As overrated as the Falcons are… the 49ers are just a flaming piece of garbage. You know you’ve hit rock bottom when you bench Colin Kaepernick for Blaine Gabbert.
Prediction: FALCONS – 27, 49ers – 10
New York Giants (4-4) At Tampa Bay Buccaneers (3-4)
Cowboys Nation caught a big break last week when the Giants lost to the Saints (despite putting up 49 points). I’d love to sit here and tell you that the Buccaneers are going to take care of them as well, but that’s just not realistic. The Giants have a lot of offensive weapons, and the Bucs can barely tie their cleats.
I know, I know… the Bucs beat the Falcons last week. That has a lot to do with why Atlanta is in fact overrated. I think they’ve got a cute little pep in their step, but it won’t be enough to stop the Giants. Boo.
Prediction: GIANTS – 30, Buccaneers – 17
Denver Broncos (7-0) At Indianapolis Colts (3-5)
I’ve got a similar feeling in my gut for the Broncos as I do the Falcons. The style of football that they’re playing is neat and everything, but nobody can sustain that across a whole season. Peyton Manning got away with a par-for-the-course performance last week, but that was with two weeks worth of rest. It’s hard to see Peyton lighting it up in Indy.
The Colts are a fire hazard at this point. They should be questioned a hundred times more than the Cowboys as they have all of their offensive weapons and still cannot put the puzzle together. A date with the defense of the Denver Broncos isn’t exactly what the doctor ordered, no way the Colts get this done on Sunday.
Prediction: BRONCOS – 21, Colts – 16
Sunday Night Football: Philadelphia Eagles (3-4) At Dallas Cowboys (2-5)
The return of DeMarco Murray.
The Eagles have had two weeks to mope and pout since their Sunday Night loss to the Carolina Panthers. It’s hard to believe that Sam Bradford somehow learned how to play quarterback or not trip over his own feet in just 14 days, so I’m really not that scared of the Eagles in this game. They’re going to meet a new friend, though!
Greg Hardy did not play when the Cowboys beat the Eagles in Week 2 of this season. He’s going to introduce himself on Sunday Night. The Hardy Boys have held opposing offenses to just 13 points in their most recent two games, it shouldn’t be hard to do the same to Chip Kelly’s Crew.
The last win that the Dallas Cowboys had was over these same Eagles, seven long weeks ago. It seems only fitting that the exorcism of the horror that we’ve endured would be complete when we get rid of the Eagles. If you read my Don’t Stop Believing post last week then you know that the Cowboys getting the victory here is a crucial step for the “Plan A” sequence that was set in motion last week. Get ready because it’s going down.

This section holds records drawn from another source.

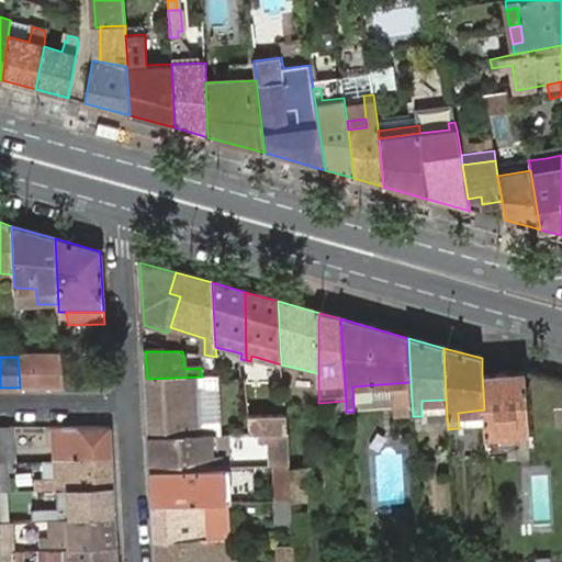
[(64,357),(18,357),(20,388),(66,388),(64,357)]
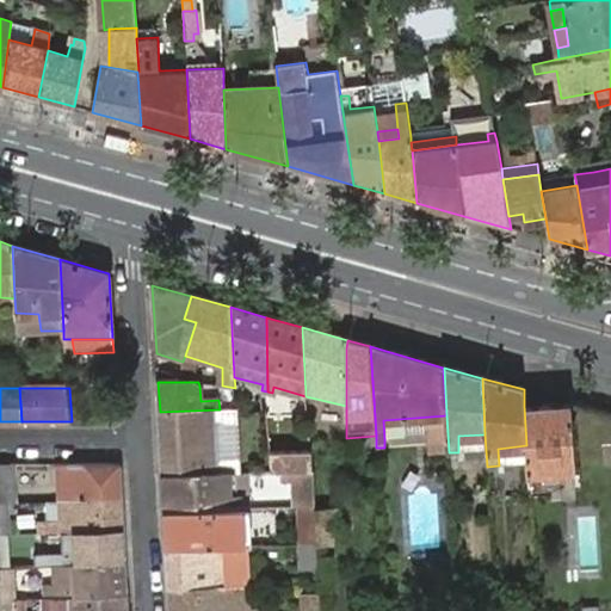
[(571,405),(524,406),(526,445),(528,473),(574,470),(574,464),(571,405)]
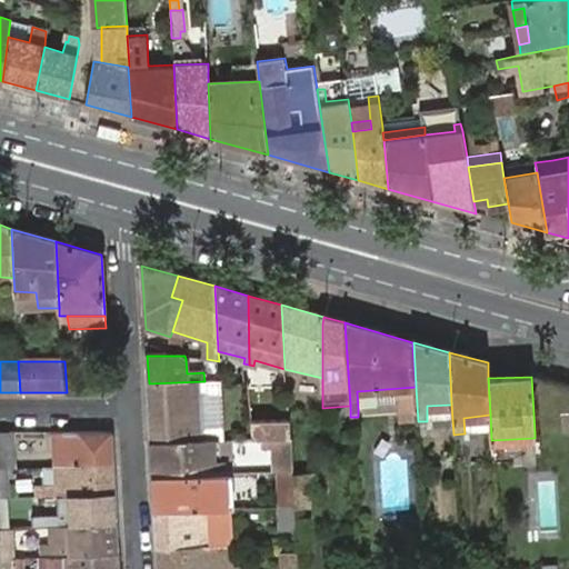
[(205,381),(149,383),(152,443),(212,441),(218,440),(220,386),(220,381),(205,381)]
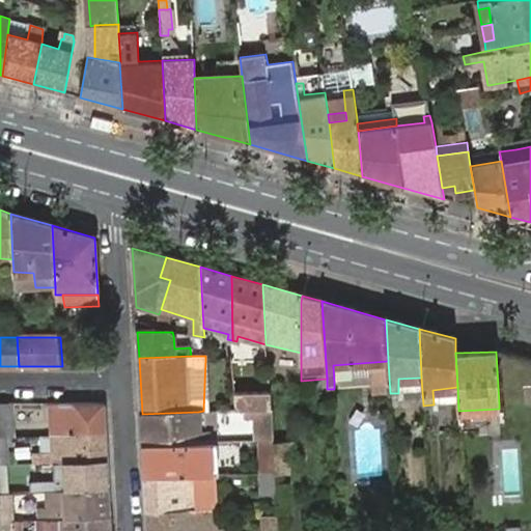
[(390,396),(390,393),(388,361),(333,365),(334,382),(371,380),(372,397),(390,396)]
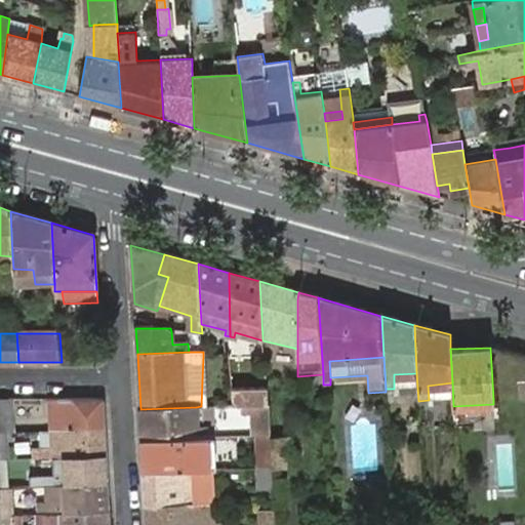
[(267,404),(266,388),(231,390),(231,405),(252,404),(267,404)]
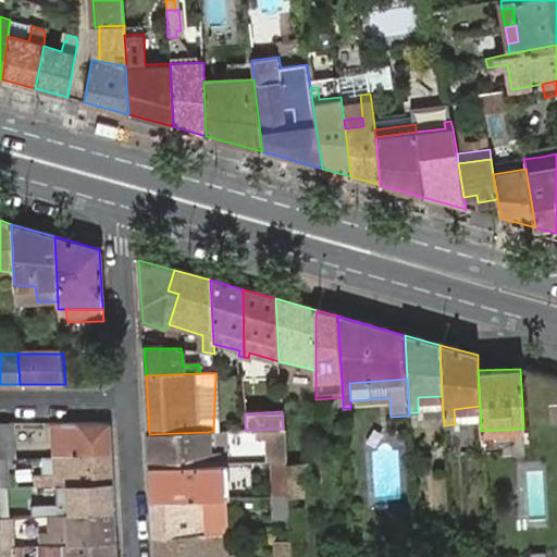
[(0,458),(2,458),(8,458),(14,458),(15,458),(15,423),(0,423),(0,422),(0,458)]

I’m yelling timber.
Prediction: Eagles – 13, COWBOYS – 23
Monday Night Football: Chicago Bears (2-5) At San Diego Chargers (2-6)
Da Bears haven’t looked like themselves in quite some time, but the Chargers aren’t setting NFL records either. This is a snooze-fest of a Monday Night Game… a great time to get a jump on early Christmas shopping (I don’t have an Apple Watch… just saying).
The Chargers are without their star receiver Keenan Allen for the rest of the year, but I expect Stevie Johnson to carry them in his absence. Look for Philip Rivers to continue the offensive roll that he’s been on as the San Diego Super Chargers light this thing up.